Histoire de Montréal

Une cheminée est abattue

Une cheminée est abattue

Une cheminée est abattue par des jets d’eau puissants

Cette cheminée menaçait dans l’hôtel de ville sinistré de s’écraser sur les voûtes du contrôleur et du greffier. – Tout a été enlevé à la surface des décombres. – Le mode de reconstruction inspirera celui du déblaiement des ruines.

M. H. A. Terreault, directeur des travaux de déblaiement, pouvait annoncer hier soit que l’immeuble incendié est déjà libre de tout ce qu’on pouvait enlever à la surface des décombres. Il a fait abattre la cheminée qui menaçait au premier coup de vent de choir sur les voûtes du contrôleur et du greffier comme il avait pris fantaisie à l’autre cheminée d’écraser les bureaux du maire Martin et de traverser tous les étages jusqu’au sous-sol.

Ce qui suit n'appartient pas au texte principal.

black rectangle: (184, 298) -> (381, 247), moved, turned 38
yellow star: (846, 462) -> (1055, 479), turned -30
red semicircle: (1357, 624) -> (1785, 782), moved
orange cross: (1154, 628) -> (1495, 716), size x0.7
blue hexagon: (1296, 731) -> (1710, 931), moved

La manoeuvre, accomplie vers quatre heures, avait attiré une foule considérable de curieux. C’est qu’on avait imaginé un moyen ingénieux d’abattre du côté nord la haute cheminée étroite. On la croyait fragile. Elle résistait à la poussée des eaux qui ont fini par l’effriter et la raser après un effort d’une demi-heure. Trois boyaux avaient été fixés à la borne-fontaine qui se trouve au bas du Champ de Mars, à l’angle de la rue Craig et Gosford. Ces trois tubes se trouvaient réunis au pied de la « tour » qu’on avait placée à deux pas de la porte d’entrée, du côté ouest. Sous la poussée de 250 livres de pression le jet d’eau dirigé sur la crête de la cheminée l’effrita peu à peu. La cheminée est faite de trois rangées de briques. Les briques tombaient ou étaient emportées dans la puissance du jet jusqu’à cinquante pieds au-delà en plein Champ de Mars. Au bout d’une trentaine de minutes toute la proéminence, qui se trouvait le plus à la merci d’une bourrasque de vent, a été rasée entièrement. Les briques se sont assimilées aux débris.

M. Terreault avait commandé cette manœuvre afin de permettre aux employés qu’il mettra bientôt au déblaiement des ruines de poursuivre ce travail en toute sécurité. M. Terreault cherches présentement les débris qui, au faite des murs, peuvent être emportés. Il fera abattre tout ce qui peut tomber facilement. Il annonce qu’il place aujourd’hui une équipe d’hommes à déblayer les ruines accumulées au-dessus des voûtes souterraines. On a le dessein d’y pénétrer afin de s’assurer exactement de l’état où s’y trouvent archives et documents précieux. Dans les autres angles de la bâtisse, d’autres hommes chercheront la trace des coffre-forts et des voûtes. Avant de pénétrer au centre de l’immeuble sinistré, on aura fait le travail d’affritement auquel précisément s’apprête M. Terreault.

Le déblaiement proprement dit des ruines, le déblaiement de toute la place ne pourra commencer avant que le comité exécutif et le conseil municipal n’aient arrêté un plan de reconstruction préliminaire. Les architectes doivent aussi attester qu’on ne détruit point l’harmonie ni la mesure de l’ancien édifice en déplaçant le mur qui domine le Champ de Mars. C’est de ce côté, en effet, qu’on prévoit un agrandissement propice à l’érection des nouveaux immeubles. Comme on est d’avis que la pierre et la brique pourront servir on fera un tas sur le Champ de Mars. On y remisera pareillement tout ce qu’on verra d’un emploi ultérieur.

(Texte publié le 10 mars 1922 dans le journal Le Canada).